Open your GitHub repo at Settings → Actions → Runners. Two idle runners should appear within about 30 seconds.

Step 3: Add Autoscaling

Fixed replicas waste money at 2 AM. HorizontalRunnerAutoscaler watches queue depth and adjusts runner count in real time:

# runner-autoscaler.yaml
apiVersion: actions.summerwind.dev/v1alpha1
kind: HorizontalRunnerAutoscaler
metadata:
  name: my-runners-autoscaler
  namespace: actions-runner-system
spec:
  scaleTargetRef:
    name: my-runners
  minReplicas: 0     # scale to zero during idle hours
  maxReplicas: 10
  metrics:
    - type: PercentageRunnersBusy
      scaleUpThreshold: '0.75'
      scaleDownThreshold: '0.25'
      scaleUpFactor: '1.5'
      scaleDownFactor: '0.5'

kubectl apply -f runner-autoscaler.yaml

Step 4: Point Your Workflows at Self-Hosted Runners

One line change in your workflow file:

# .github/workflows/ci.yml
jobs:
  build:
    runs-on: self-hosted   # or use custom labels
    steps:
      - uses: actions/checkout@v4
      - name: Build and test
        run: make test

Need to route jobs to different runner pools — different resource sizes, different teams? Use labels:

# In RunnerDeployment spec:
spec:
  template:
    spec:
      labels:
        - large
        - gpu

# In workflow:
runs-on: [self-hosted, large]

Production Hardening: What the Docs Leave Out

GitHub Apps Beat PATs Every Time

PATs expire. They’re also tied to a specific user account — if that engineer leaves the company, every workflow using their token breaks at 3 AM on a Friday. Don’t do this to yourself.

Create a GitHub App instead. ARC has first-class support, and token rotation is handled automatically:

# Create a secret from your GitHub App credentials
kubectl create secret generic arc-github-app \
  --namespace actions-runner-system \
  --from-literal=github_app_id="YOUR_APP_ID" \
  --from-literal=github_app_installation_id="YOUR_INSTALL_ID" \
  --from-literal=github_app_private_key="$(cat private-key.pem)"

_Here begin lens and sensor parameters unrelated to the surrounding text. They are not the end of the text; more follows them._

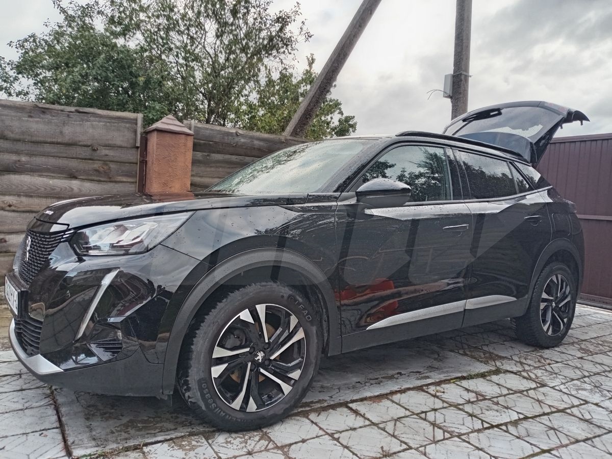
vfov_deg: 51.4
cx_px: 306
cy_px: 230
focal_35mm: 27
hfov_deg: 65.3
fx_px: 477
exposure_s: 1/100
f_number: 1.8
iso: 174
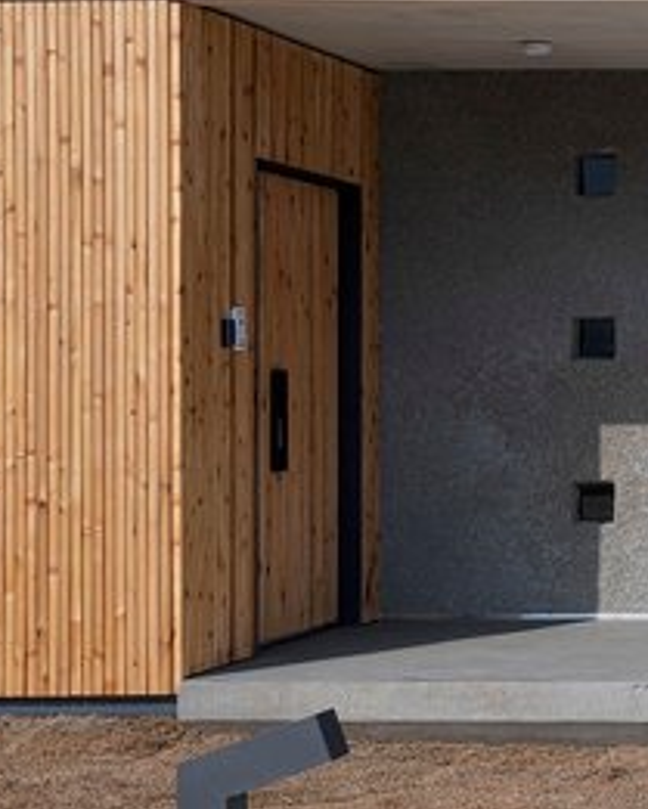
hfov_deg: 14.9
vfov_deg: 21.5
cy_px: 426
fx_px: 2132
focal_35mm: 89
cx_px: 1197
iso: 250
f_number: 18
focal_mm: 31
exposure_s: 1/60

Docker Builds: Skip Privileged Containers

DinD (Docker-in-Docker) works, but it requires privileged containers. That’s a real attack surface inside a cluster. Use Kaniko or BuildKit as a separate pod instead — rootless, no privilege escalation required:

# Build Docker images without privileged mode
- name: Build image
  uses: int128/kaniko-action@v1
  with:
    push: true
    tags: ghcr.io/your-org/your-app:latest

Persistent Cache: The Biggest Single Win

This is where self-hosted runners genuinely outclass GitHub-hosted. Mount a PVC into your runner pods and keep caches between runs:

spec:
  template:
    spec:
      volumeMounts:
        - mountPath: /home/runner/.cache
          name: runner-cache
      volumes:
        - name: runner-cache
          persistentVolumeClaim:
            claimName: runner-cache-pvc

Docker layers, npm modules, pip packages — all warm on the next run. Our builds dropped from 14 minutes to 4 minutes after this one change. Nothing else came close to that impact.

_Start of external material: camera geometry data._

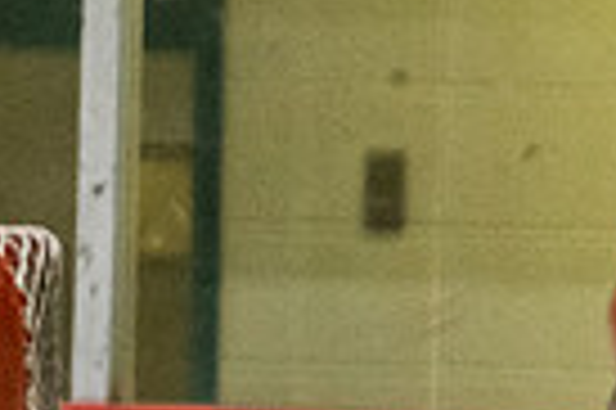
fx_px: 21978
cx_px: -1163
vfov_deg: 1.1
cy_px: 1044
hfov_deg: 1.6
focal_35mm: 1286
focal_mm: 170
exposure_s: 1/640
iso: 3200
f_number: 3.2
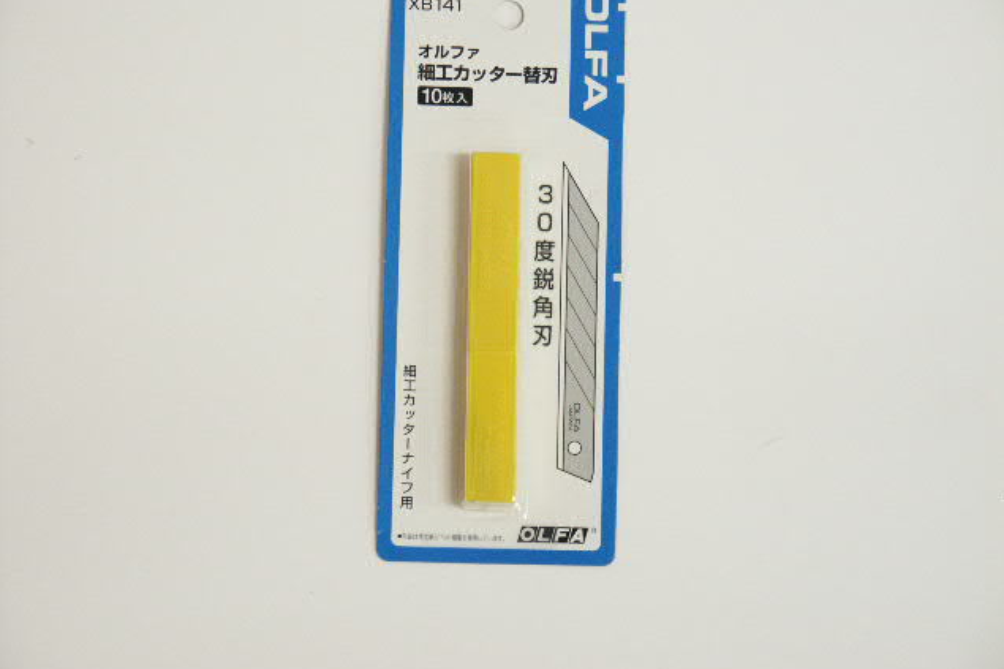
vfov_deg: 9.0
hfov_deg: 13.4
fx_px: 4266
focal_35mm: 153
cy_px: 300
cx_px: 504
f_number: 3.5
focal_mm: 37.05
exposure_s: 1/45
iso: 200
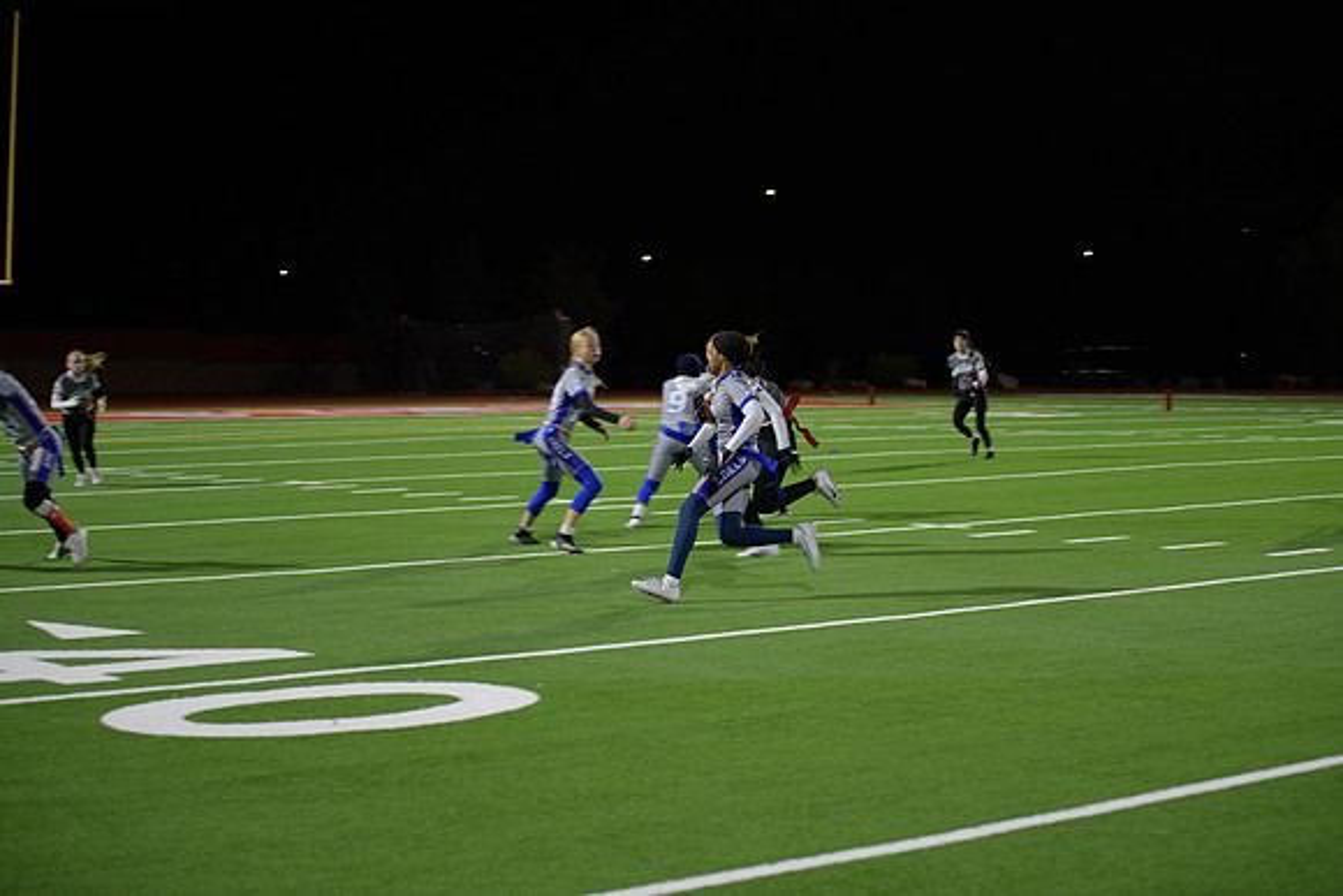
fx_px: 2612
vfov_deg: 19.5
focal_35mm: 70
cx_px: 672
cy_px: 448
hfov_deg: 28.8
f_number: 2.8
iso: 800
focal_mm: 70
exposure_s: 1/200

Results After 3 Months in Production

We moved 80% of our workflows to self-hosted runners. After three months of real traffic:

Cost: GitHub Actions spend fell from ~$800/month to under $120/month — the remainder covers a handful of workflows that still need GitHub-hosted runners for external network access
Queue time: P95 wait dropped from 12 minutes on busy days to under 90 seconds
Security: Runners now reach our internal staging environment directly — no VPN tunnel hacks, no public exposure
Reliability: Two runner pods failed over three months. ARC restarted both automatically. No developer noticed either time.

The 2 AM queue crisis that kicked off this whole project? It hasn’t happened since.

If you’re already running Kubernetes and paying real GitHub Actions bills, ARC earns back the setup time within weeks. A few hours to configure. Immediate payoff on the next release day.